BEGIN Page excerpt
Statistical Analysis
Data were expressed as mean ± standard deviation (SD). Biochemical assays for MDA, MPO, NO, TNF-α, and IL-1 and were performed in triplicate for each specific sample. Significance was evaluated using ANOVA (GraphPad Prism 5, San Diego, CA) followed by Tukey’s post hoc test. P value < 0.05 was considered statistically significant.
RESULTS
Serum NO, MDA, MPO, TNF-α, and IL-1 Levels in Rats
As shown in Fig. 1a, serum NO level in the IR group was significantly decreased than that in the S group (14.55 ± 5.14 versus 89.09 ± 3.64, P < 0.01). IP markedly increased serum NO level comparable to the IR group (52.72 ± 7.71 versus 14.55 ± 5.14, P < 0.01). As shown in Fig. 1b, serum MDA level in the IR group was significantly increased than that in the S group (8.66 ± 0.40 versus 2.60 ± 0.47, P < 0.01). IP remarkably decreased serum MDA level comparable to the IR group (6.15 ± 0.54 versus 2.60 ± 0.47, P < 0.01). And as shown in Fig. 1c, serum MPO level in the IR group was significantly increased than that in the S group (18.86 ± 0.73 versus 3.40 ± 0.21, P < 0.01). IP evidently decreased serum MPO level comparable to the IR group (15.18 ± 0.27 versus 18.86 ± 0.73, P < 0.01). As described in Fig. 1d, e, serum TNF-α and IL-1 levels in the IR group were significantly increased than that in the S group. IP remarkably decreased serum TNF-α and IL-1 levels comparable to the IR group (P < 0.01).
END Page excerpt
BEGIN Dataset entries
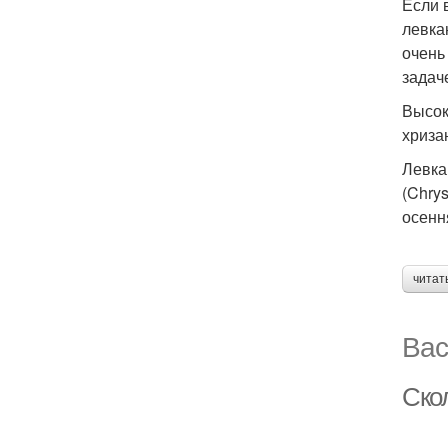
Если 
левка
очень
задач
Высок
хриза
Левка
(Chry
осенн
читат
Вас
Ско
END Dataset entries
◆ Tasks for this exercise
1. Write out a section of the statistics and results passage word for word, beginning at the words "Statistical Analysis" and stopping after "considered statistically significant.".
2. According to the statistics and results passage, which post hoc test followed the ANOVA?

◆ Expected responses
1.
Statistical Analysis
Data were expressed as mean ± standard deviation (SD). Biochemical assays for MDA, MPO, NO, TNF-α, and IL-1 and were performed in triplicate for each specific sample. Significance was evaluated using ANOVA (GraphPad Prism 5, San Diego, CA) followed by Tukey’s post hoc test. P value < 0.05 was considered statistically significant.

2. Tukey's post hoc test.